Es war aber ein Mann in Cäsarea mit Namen Kornelius, ein Hauptmann der Kohorte, die die Italische genannt wurde. Der war fromm und gottesfürchtig mit seinem ganzen Haus und gab dem Volk viele Almosen und betete immer zu Gott. Der hatte eine Erscheinung um die neunte Stunde am Tage und sah deutlich einen Engel Gottes bei sich eintreten; der sprach zu ihm: Kornelius!

Er aber sah ihn an, erschrak und fragte: Herr, was ist? Der sprach zu ihm: Deine Gebete und deine Almosen sind gekommen vor Gott, dass er ihrer gedenkt. Und nun sende Männer nach Joppe und lass holen Simon mit dem Beinamen Petrus. Der ist zu Gast bei einem Gerber Simon, dessen Haus am Meer liegt. Und als der Engel, der mit ihm redete, hinweggegangen war, rief Kornelius zwei seiner Knechte und einen frommen Soldaten von denen, die ihm dienten, und erzählte ihnen alles und sandte sie nach Joppe.

Kornelius hört. Kornelius handelt. Und staunt wahrscheinlich selbst über das, was da geschieht.

Und so kommt es, dass zwei sich begegnen, die sich normalerweise nicht einmal angeschaut hätten: Für Leute wie Petrus ist Kornelius jemand, um den man einen Bogen macht.
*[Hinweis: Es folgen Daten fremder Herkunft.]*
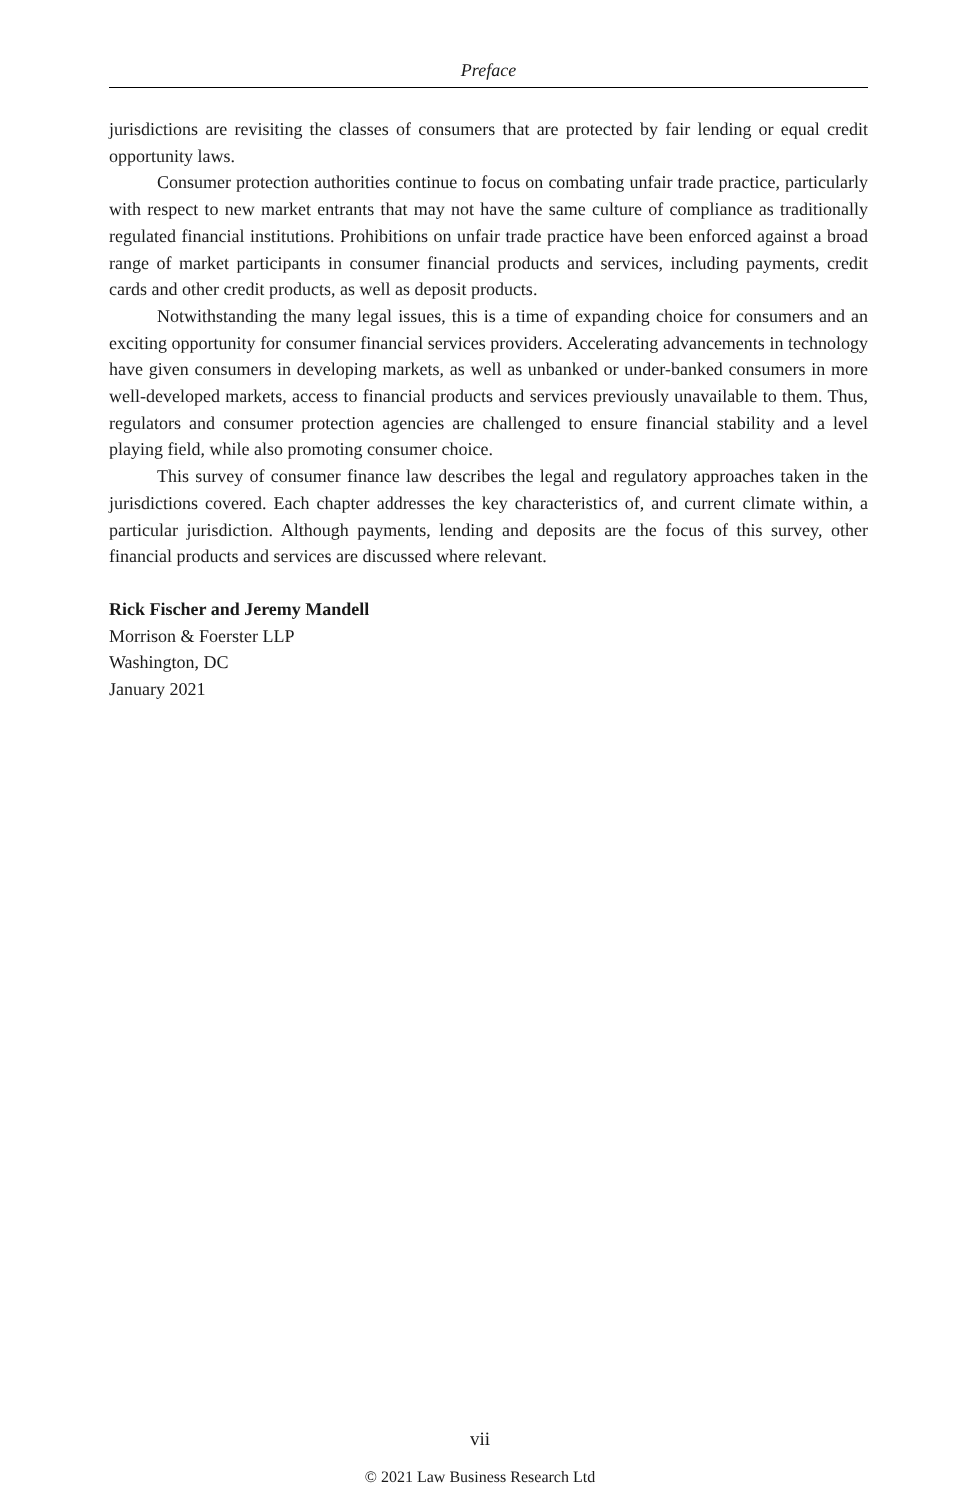Preface
jurisdictions are revisiting the classes of consumers that are protected by fair lending or equal credit opportunity laws.
Consumer protection authorities continue to focus on combating unfair trade practice, particularly with respect to new market entrants that may not have the same culture of compliance as traditionally regulated financial institutions. Prohibitions on unfair trade practice have been enforced against a broad range of market participants in consumer financial products and services, including payments, credit cards and other credit products, as well as deposit products.
Notwithstanding the many legal issues, this is a time of expanding choice for consumers and an exciting opportunity for consumer financial services providers. Accelerating advancements in technology have given consumers in developing markets, as well as unbanked or under-banked consumers in more well-developed markets, access to financial products and services previously unavailable to them. Thus, regulators and consumer protection agencies are challenged to ensure financial stability and a level playing field, while also promoting consumer choice.
This survey of consumer finance law describes the legal and regulatory approaches taken in the jurisdictions covered. Each chapter addresses the key characteristics of, and current climate within, a particular jurisdiction. Although payments, lending and deposits are the focus of this survey, other financial products and services are discussed where relevant.
Rick Fischer and Jeremy Mandell
Morrison & Foerster LLP
Washington, DC
January 2021
vii
© 2021 Law Business Research Ltd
So wie um das geschnabelte, kriechende und vierfüßige Ge-tier, das er auf einmal ganz in sich aufnehmen soll, nämlich indem er's isst! Sie erinnern sich an die Vision eines Hungrigen? Es ist doch schon erstaunlich, dass er seine Grenzen so überwindet.

Kennen Sie das Dschungel Camp? Da essen Leute ja auch so manches ... Der eine oder die andere hat jetzt vielleicht schon Bilder vor Augen. Und so mancher Gesichtsausdruck jetzt gerade erinnert daran, dass es dort ziemlich eklige Dinge gibt – aus unserer Sicht. Ähnlich viel Überwindung muss es Petrus gekostet haben, auf die Forderung in der Vision einzugehen. Denn zwischen Judenchristen und Heidenchristen war wie eine Schranke.

Ja, und Kornelius? Also ich finde es ganz schön mutig, jemanden kommen zu lassen, von dem man denkt: Der verachtet mich. Schon allein wegen meiner Herkunft. Und ziemlich blauäugig zu meinen, dass er auch kommt, finden Sie nicht? Zwar hat Kornelius einen guten Ruf bei den Juden, aber trotzdem ist er eben Heide. Da kann man nie wissen, wie eine Begegnung wohl verlaufen könnte.

Gott begegnet beiden. Schließlich haben sie beide eine Vision. Und die Visionen der beiden bekommen in der Erzählung exakt gleich viel Raum.

Wer ist es, der hier Grenzen überwindet? Ist es Petrus, der sich aufmacht, der sich holen lässt von Leuten, mit denen man eigentlich nicht redet? Ist es Kornelius, der seine Boten schickt – zu jemandem, der ihn wohl verachten dürfte? Nicht nur diese beiden. Wenn man's ganz genau nimmt, setzt sich Gott hier über Grenzen hinweg – über seine eigenen, weil er nämlich nicht mehr unterscheidet zwischen Judenchristen und Heidenchristen. Und wenn Gott das tut, dessen Grenzen bestimmt Autorität und Bedeutung haben, was für eine Ehre ist es dann, wenn wir Menschen das auch tun dürfen?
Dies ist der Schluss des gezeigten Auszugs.